Спасаться надо было бегством – лихая милиция могла бы и пришибить.
Пройдя по улице, где жила Алена, и убедившись, что она стирает, Юрай пошел к карелу в больницу. Черт с ней, с ревностью. Объяснит он мужику, не нужна ему его драгоценная жена, не по этой он части… «Карел, дорогой! Другой у меня интерес и другие к тебе вопросы».
Юрай только успел сказать про то, что есть у него свидетель разговора его и Маши, как так рванулся на спецкойке карел, так загремел железками, что сам от боли, дурак, и потерял сознание.
Юрая предупредили, чтобы больше его ноги в больнице не было.
Он слушал, стоя в коридоре, как отхаживали карела. Ну и что ему теперь делать, на это партизанское под пыткой «не скажу»?
А может, людям вообще не нужна правда? Если с ней неудобно, то ну ее? В конце концов, правда – хорошо, а счастье – лучше. Во всяком случае, счастье Алены и ее козлят наверняка. Так какого черта он лезет?
А мисс Менд, значит, выбросим собакам? Ее счастье кто-нибудь в голове держал?
Но ведь ее уже нет, мисс Менд… Мани… Маши…
И Риты нет…
А карел живой. А Алена такая живая, что ой!
И Валдай…
А у Михайлы отбиты почки, уж не потому ли, что он выступил на стороне мертвых против живых?..
Ну и мысли! Ну и каша!
– Сынок! – сказала мама. – Вот и кончается твой отпуск, а я на тебя и не нагляделась…

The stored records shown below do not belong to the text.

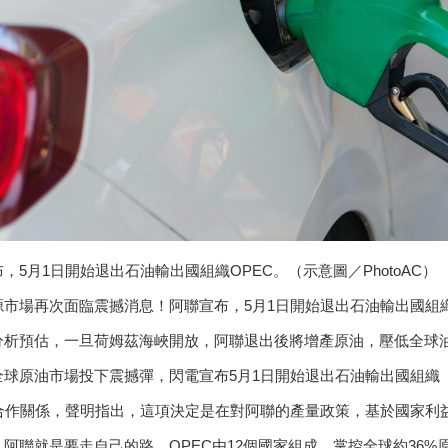
，5月1日開始退出石油輸出國組織OPEC。（示意圖／PhotoAC）
源市場再次面臨震撼消息！阿聯宣布，5月1日開始退出石油輸出國組
分析預估，一旦荷姆茲海峽開放，阿聯退出後將增產原油，壓低全球
全球原油市場投下震撼彈，閃電宣布5月1日開始退出石油輸出國組織（
的合作關係，聲明指出，這項決定是在對阿聯的產量政策，基於國家利
，阿聯就是要走自己的路。OPEC由12個國家組成，掌控全球約36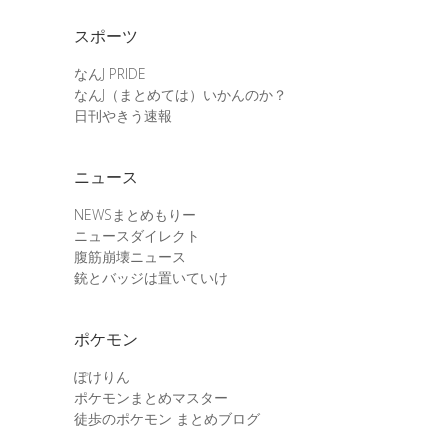
スポーツ
なんJ PRIDE
なんJ（まとめては）いかんのか？
日刊やきう速報
ニュース
NEWSまとめもりー
ニュースダイレクト
腹筋崩壊ニュース
銃とバッジは置いていけ
ポケモン
ぽけりん
ポケモンまとめマスター
徒歩のポケモン まとめブログ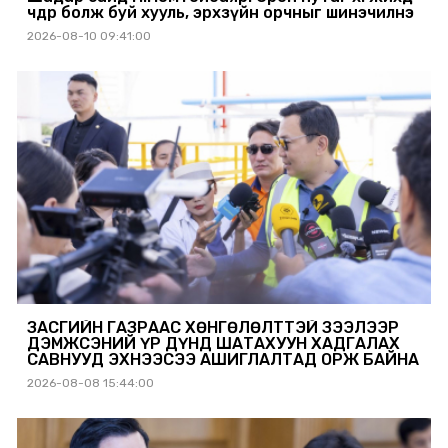
чөдөр болж буй хууль, эрхзүйн орчныг шинэчилнэ
2026-08-10 09:41:00
ЗАСГИЙН ГАЗРААС ХӨНГӨЛӨЛТТЭЙ ЗЭЭЛЭЭР
ДЭМЖСЭНИЙ ҮР ДҮНД ШАТАХУУН ХАДГАЛАХ
САВНУУД ЭХНЭЭСЭЭ АШИГЛАЛТАД ОРЖ БАЙНА
2026-08-08 15:44:00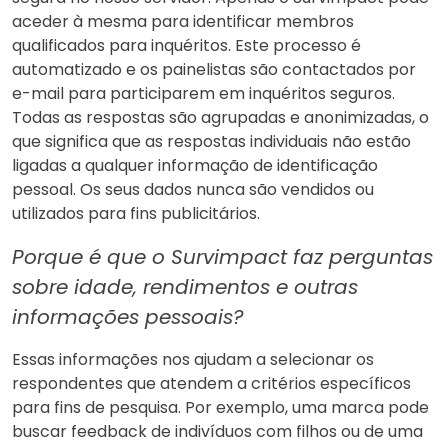
aceder à mesma para identificar membros
qualificados para inquéritos. Este processo é
automatizado e os painelistas são contactados por
e-mail para participarem em inquéritos seguros.
Todas as respostas são agrupadas e anonimizadas, o
que significa que as respostas individuais não estão
ligadas a qualquer informação de identificação
pessoal. Os seus dados nunca são vendidos ou
utilizados para fins publicitários.
Porque é que o Survimpact faz perguntas
sobre idade, rendimentos e outras
informações pessoais?
Essas informações nos ajudam a selecionar os
respondentes que atendem a critérios específicos
para fins de pesquisa. Por exemplo, uma marca pode
buscar feedback de indivíduos com filhos ou de uma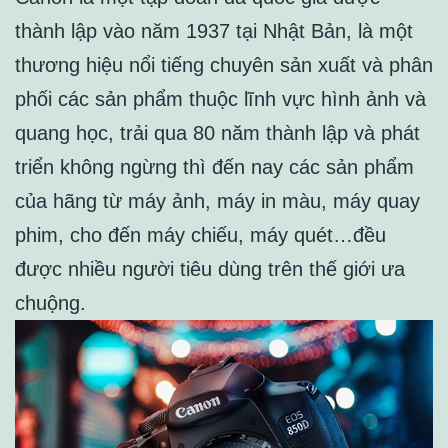
thành lập vào năm 1937 tại Nhật Bản, là một
thương hiệu nổi tiếng chuyên sản xuất và phân
phối các sản phẩm thuộc lĩnh vực hình ảnh và
quang học, trải qua 80 năm thành lập và phát
triển không ngừng thì đến nay các sản phẩm
của hãng từ máy ảnh, máy in màu, máy quay
phim, cho đến máy chiếu, máy quét…đều
được nhiều người tiêu dùng trên thế giới ưa
chuộng.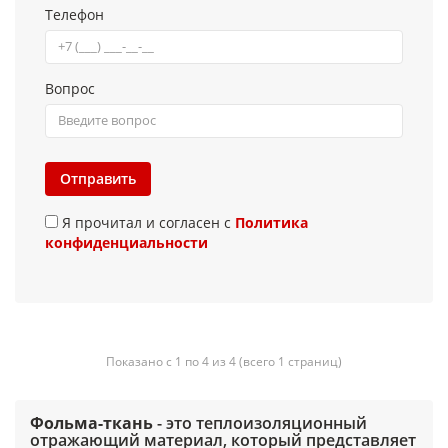
Телефон
Вопрос
Отправить
Я прочитал и согласен с
Политика
конфиденциальности
Показано с 1 по 4 из 4 (всего 1 страниц)
Фольма-ткань
- это теплоизоляционный
отражающий материал, который представляет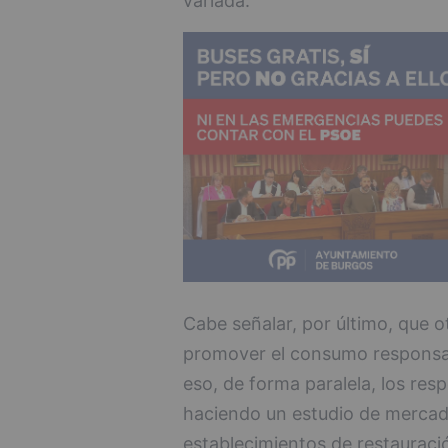
variada.
Cabe señalar, por último, que o
promover el consumo responsabl
eso, de forma paralela, los re
haciendo un estudio de mercad
establecimientos de restauraci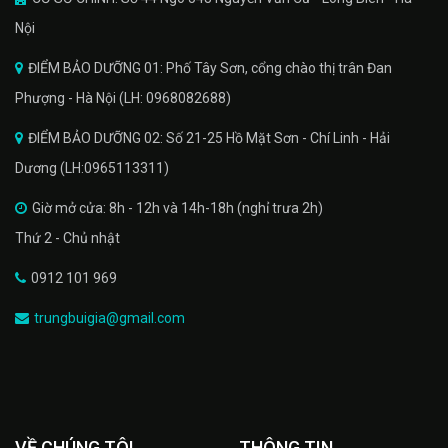
Nội
ĐIỂM BẢO DƯỠNG 01: Phố Tây Sơn, cổng chào thị trân Đan
Phượng - Hà Nội (LH: 0968082688)
ĐIỂM BẢO DƯỠNG 02: Số 21-25 Hồ Mặt Sơn - Chí Linh - Hải
Dương (LH:0965113311)
Giờ mở cửa: 8h - 12h và 14h-18h (nghỉ trưa 2h)
Thứ 2 - Chủ nhật
0912 101 969
trungbuigia@gmail.com
VỀ CHÚNG TÔI
THÔNG TIN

– Смотреть не на что, – буркнул Юрай.
Оставалось одно – пойти на могилу Риты, положить цветы и посидеть рядом. Все, подруга, баста, и царство тебе небесное. Цветов на могиле была прорва. Риту завалили цветами так, что едва-едва торчала фотография, на которой она весело смеялась. Юрай подумал, а приличен ли такой снимок в таком месте? Не разрушает ли он то, что уже не нами построено? Вечный мир, вечный покой… А каким должно быть лицо у вечного? Серьезное и сочувствующее нам, придуркам, копошащимся в суете, маете и бестолковщине отведенного нам времени? И Рита, никто, кроме нее, должна ему сказать серьезно, без смеха: «Юрай, успокойся. Все хорошо, и мне тут лучше». Но не говорила этого Рита! Не говорила! Ее смеющаяся мордаха кричала о другом: «Юрай! Ты дурак! Спорим, у тебя ничего не выйдет? Спорим, не догадаешься?»
Собственно, такие ее слова даже не были Юраем придуманы, они уже случились в его жизни, и было это так.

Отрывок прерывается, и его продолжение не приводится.